=== Directions ===
A picture-free, exact copy of all the records below is the goal.
==== Source material
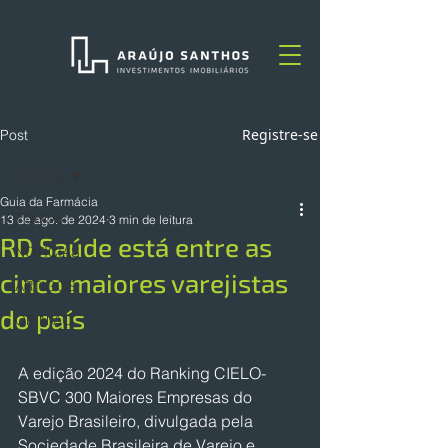
Registre-se
Post
TODOS
Guia da Farmácia
TODOS
13 de ago. de 2024
3 min de leitura
RD Saúde está entre as
NOTÍCIAS
cinco maiores varejistas
ARTIGOS
do país
OPINIÃO
A edição 2024 do Ranking CIELO-
SBVC 300 Maiores Empresas do 
Varejo Brasileiro, divulgada pela 
Sociedade Brasileira de Varejo e 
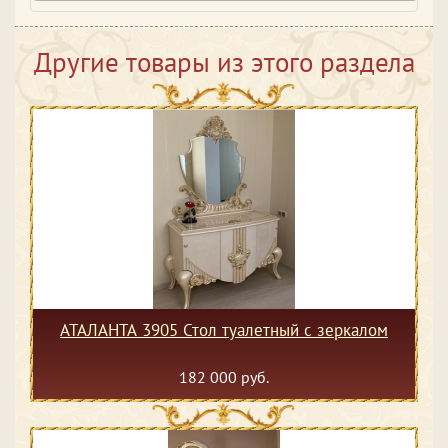
Другие товары из этого раздела
АТАЛАНТА 3905 Стол туалетный с зеркалом
182 000 руб.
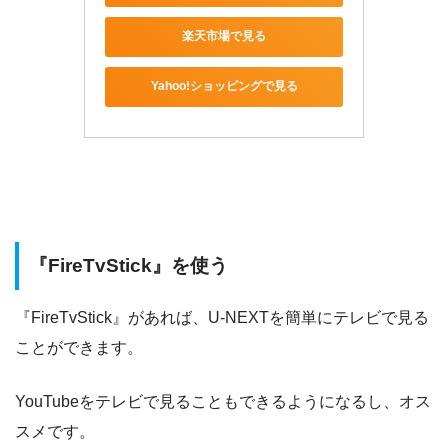
楽天市場で見る
Yahoo!ショッピングで見る
『FireTvStick』を使う
『FireTvStick』があれば、U-NEXTを簡単にテレビで見る
ことができます。
YouTubeをテレビで見ることもできるようになるし、オス
スメです。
========
=== Completed exercise ===
Registre-se
Post
TODOS
Guia da Farmácia
TODOS
13 de ago. de 2024
3 min de leitura
RD Saúde está entre as
NOTÍCIAS
cinco maiores varejistas
ARTIGOS
do país
OPINIÃO
A edição 2024 do Ranking CIELO-
SBVC 300 Maiores Empresas do 
Varejo Brasileiro, divulgada pela 
Sociedade Brasileira de Varejo e 
Другие товары из этого раздела
АТАЛАНТА 3905 Стол туалетный с зеркалом
182 000 руб.
楽天市場で見る
Yahoo!ショッピングで見る
『FireTvStick』を使う
『FireTvStick』があれば、U-NEXTを簡単にテレビで見る
ことができます。
YouTubeをテレビで見ることもできるようになるし、オス
スメです。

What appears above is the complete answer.